A possible solution to the textbook epidemic?

Via Murray State...

Even though textbook rental programs can save college students anywhere from $400 to $800 a year, many universities still only offer textbooks for purchase, Southeast Missouri State University bookstore Assistant Manager Laurie Taylor said.

Jack Vaughn, director of the University Bookstore at Murray State, said many factors contribute to the fact that the bookstore does not offer textbook rentals.

"It would literally cost millions of dollars to start a rental program," he said. "On top of that, new editions come out every two to three years and professors change their required texts. Very few schools use a rental system - that should tell you something."

According to the National Association of College Stores, in 2006 "textbook rental services were offered only by 1.8 percent of NACS member stores in the U.S and Canada."

SEMO is one school that has always had a textbook rental program, Taylor said, and it's not suited for every university.

"We advertise it as a scholarship for every student," she said. "Instead of spending $600-$1,000 a year on books, our students average around $185."

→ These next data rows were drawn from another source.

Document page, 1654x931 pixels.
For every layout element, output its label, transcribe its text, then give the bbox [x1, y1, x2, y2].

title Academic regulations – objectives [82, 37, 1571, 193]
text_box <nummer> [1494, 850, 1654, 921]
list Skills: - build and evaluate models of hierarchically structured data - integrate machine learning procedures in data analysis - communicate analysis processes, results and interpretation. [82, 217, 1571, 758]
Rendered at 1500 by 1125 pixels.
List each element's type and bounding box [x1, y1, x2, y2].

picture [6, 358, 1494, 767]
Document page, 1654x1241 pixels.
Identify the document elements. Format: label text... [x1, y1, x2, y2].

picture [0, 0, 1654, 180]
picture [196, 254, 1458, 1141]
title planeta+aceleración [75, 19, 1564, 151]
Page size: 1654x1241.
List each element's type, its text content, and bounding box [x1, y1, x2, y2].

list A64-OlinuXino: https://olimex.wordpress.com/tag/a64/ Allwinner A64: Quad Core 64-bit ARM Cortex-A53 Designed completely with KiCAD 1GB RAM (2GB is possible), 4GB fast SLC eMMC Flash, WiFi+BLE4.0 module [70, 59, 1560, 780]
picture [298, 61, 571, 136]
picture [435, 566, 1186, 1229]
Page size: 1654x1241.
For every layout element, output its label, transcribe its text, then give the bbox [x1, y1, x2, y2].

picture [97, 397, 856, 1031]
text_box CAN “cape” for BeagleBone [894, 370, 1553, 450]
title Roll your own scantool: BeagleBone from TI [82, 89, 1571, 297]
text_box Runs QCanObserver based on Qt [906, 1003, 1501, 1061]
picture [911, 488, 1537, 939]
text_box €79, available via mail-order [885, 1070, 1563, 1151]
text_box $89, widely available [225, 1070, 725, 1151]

Perhaps not. These poor college kids. Even with the proliferation of online textbook sellers and resellers, spending up to $2000 on books they will use for 4 months is ridiculous.

1 comment:

Michael Popek said...

i have looked into those sites, i order a lot of books for students for the two local colleges. You can get cheaper textbooks, sure, but the main problem is when it comes time to sell them. College bookstores pay pennies on the dollar for books, slap a 'USED' sticker on them, and sell them for 75% of the original price. One textbook can eventually net over $500 for a seller, and students are paying the cost.